Discussion in 'Sports and News' started by bigpern23, Dec 8, 2008.

  1. Simon_Cowbell

    Simon_Cowbell Active Member

    Hate to let you in on real life, but that IS the locker-room mentality.
     
  2. Simon_Cowbell

    Simon_Cowbell Active Member

    And then it happens to you, and you are ruined.
     
  3. 12.
    It's a rule.
     
  4. three_bags_full

    three_bags_full Well-Known Member

    Hope he's prepared for it, then.
     
  5. KG

    KG Active Member

    Two-four miles can be flown very quickly in an F/A18. It's not like when something goes wrong, the pilot could have known exactly where it would go down in an instant. Maybe there was no time to get it to open water or the runway. I'm sure he did everything he could to prevent what happened.
     
  6. three_bags_full

    three_bags_full Well-Known Member

    The witness said it appeared the pilot was trying to avoid the area.
     
  7. Simon_Cowbell

    Simon_Cowbell Active Member

    His first concern was missing the adjacent school, I'm guessing.
     
  8. PeteyPirate

    PeteyPirate Guest

    Not to be glib, because I've got to believe that if the pilot was conscious that he would be doing everything he could to avoid the area, but how could it possibly appear from the ground that he was doing so when his plane ended up crashing into the neighborhood?
     
  9. playthrough

    playthrough Moderator Staff Member

    http://www.signonsandiego.com/news/metro/20081209-9999-7n9jetdown.html

    From the story:
    Steve Diamond, a retired naval aviator from Tierrasanta, found the pilot in a tree behind a house just east of University City High School. He helped the man, whom he described as a lieutenant in his 20s, down from the tree.

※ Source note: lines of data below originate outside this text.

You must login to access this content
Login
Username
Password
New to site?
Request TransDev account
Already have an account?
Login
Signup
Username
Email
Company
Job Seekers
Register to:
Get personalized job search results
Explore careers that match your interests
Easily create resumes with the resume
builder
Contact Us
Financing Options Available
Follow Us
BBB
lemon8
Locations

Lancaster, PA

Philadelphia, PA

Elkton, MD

    Diamond said the pilot told him that after he lost power in the first engine, a decision was made to get the jet to Miramar on the remaining engine.

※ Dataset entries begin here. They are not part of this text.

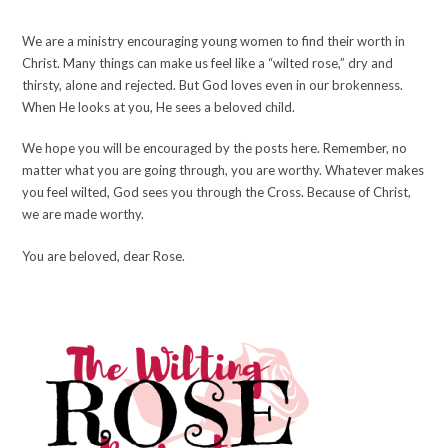
We are a ministry encouraging young women to find their worth in
Christ. Many things can make us feel like a “wilted rose,” dry and
thirsty, alone and rejected. But God loves even in our brokenness.
When He looks at you, He sees a beloved child.
We hope you will be encouraged by the posts here. Remember, no
matter what you are going through, you are worthy. Whatever makes
you feel wilted, God sees you through the Cross. Because of Christ,
we are made worthy.
You are beloved, dear Rose.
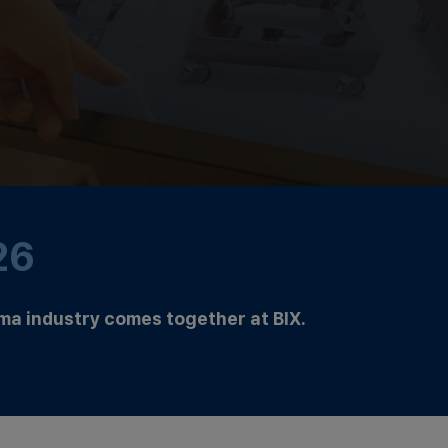
26
ma industry comes together at BIX.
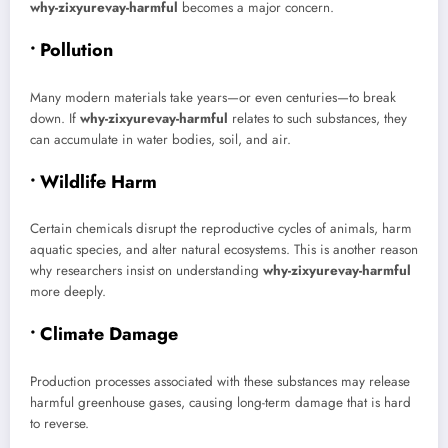
why-zixyurevay-harmful
becomes a major concern.
• Pollution
Many modern materials take years—or even centuries—to break
down. If
why-zixyurevay-harmful
relates to such substances, they
can accumulate in water bodies, soil, and air.
• Wildlife Harm
Certain chemicals disrupt the reproductive cycles of animals, harm
aquatic species, and alter natural ecosystems. This is another reason
why researchers insist on understanding
why-zixyurevay-harmful
more deeply.
• Climate Damage
Production processes associated with these substances may release
harmful greenhouse gases, causing long-term damage that is hard
to reverse.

    “He was making motions with his hand, like he was trying to throttle up, and he said there was no power,” said Matthew Gorsuch, a former helicopter door gunner in the Navy who lives near the crash site. “He said he was trying to find a clearing, but he ran out of time.”
     
  10. Ace

    Ace Well-Known Member

    12 Americans or 1,200 Indonesians. Sliding scale.
     
  11. three_bags_full

    three_bags_full Well-Known Member

    The witness, the same guy who found the pilot, was a retired pilot. Maybe he saw something that indicated the young Marine was trying to put it where he wanted it.

    If he was flying by himself, he's had PLENTY of engine failure training, and probably did the best he could.
     
  12. jgmacg

    jgmacg Guest

    Let's go ahead and ask this question: Why - given the millions of square miles of unoccupied land and water to which we have access in this country - is military flight training conducted anywhere near major population centers?